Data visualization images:
============================================================

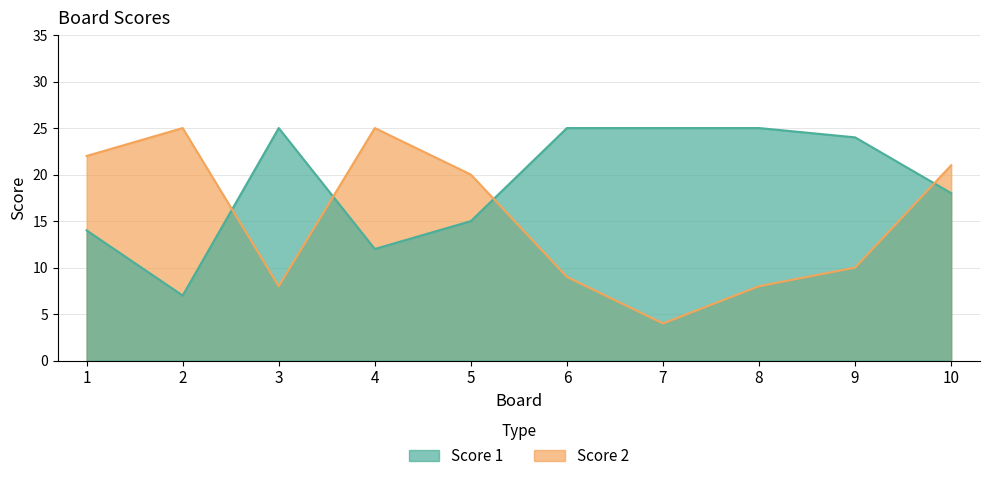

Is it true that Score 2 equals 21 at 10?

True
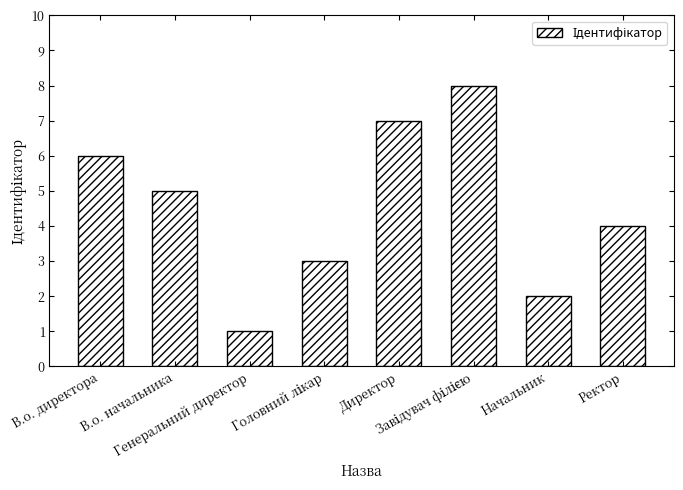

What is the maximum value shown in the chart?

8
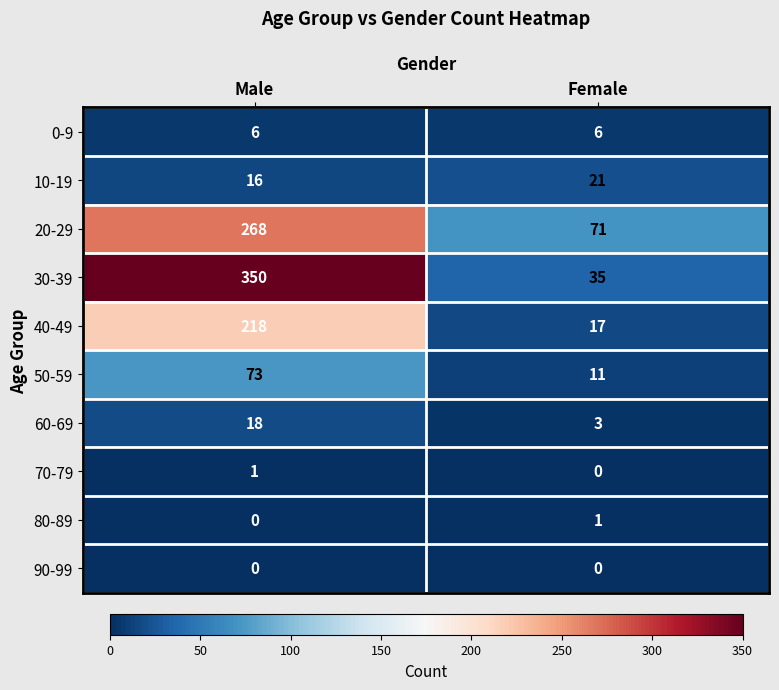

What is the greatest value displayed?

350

============================================================

§ WHAT TO WORK ON: Copy all the text lines in the records above word for word, leaving out the pictures.

§ TASK RESPONSE:
Is it true that Score 2 equals 21 at 10?

True

What is the maximum value shown in the chart?

8

What is the greatest value displayed?

350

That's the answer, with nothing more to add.